Gonad growth in the sea urchin, Strongylocentrotus purpuratus (Stimpson) (echinodermata: Echinoidea) and the assumptions of gonad index methods

In central Oregon intertidal populations, the echinoid Strongylocentrotus purpuratus (Stimpson) first begins to produce mature gametes at a diameter of 25 mm during the second year of its life. All individuals above 40 mm in diameter have mature gametes during the mid-winter spawning season. Gonad size increases rapidly relative to body size until the animals are ≈45 mm in diameter and have a total dry weight of ≈ 15 g. The ratio of gonad to body size reaches its maximum in animals between 40 mm and 50 mm in diameter; thereafter the ratio drops slightly with increasing size. The curvilinear relation between gonad size and body size is not related to a relative difference in body proportions with size. Internal volume, height, and diameter increase linearly with size. Body proportions did not differ between the two populations studied. Differences between populations in the ratio of gonad to body size extend to all sizes in the populations and the direction but not the amount of the difference is consistent from year to year. These differences between habitats are probably related to food supply.
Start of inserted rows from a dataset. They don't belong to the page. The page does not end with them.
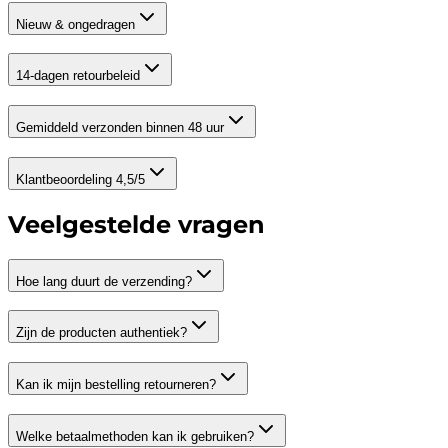
Nieuw & ongedragen
14-dagen retourbeleid
Gemiddeld verzonden binnen 48 uur
Klantbeoordeling 4,5/5
Veelgestelde vragen
Hoe lang duurt de verzending?
Zijn de producten authentiek?
Kan ik mijn bestelling retourneren?
Welke betaalmethoden kan ik gebruiken?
The use of gonad ratio methods to normalize gonad size assumes that, within a given population, animals of different body size have the same ratio of gonad size to body size. This assumption is not correct for four species of sea urchins. Gonad index or ratio methods are useful for comparing animals of the same size through time within a population or from different habitats. Restriction of the size range of animals used and use of samples of sufficient size permit gonad ratios to be used to assess the capacity of different habitats to support gonad production in sea urchins and other animals.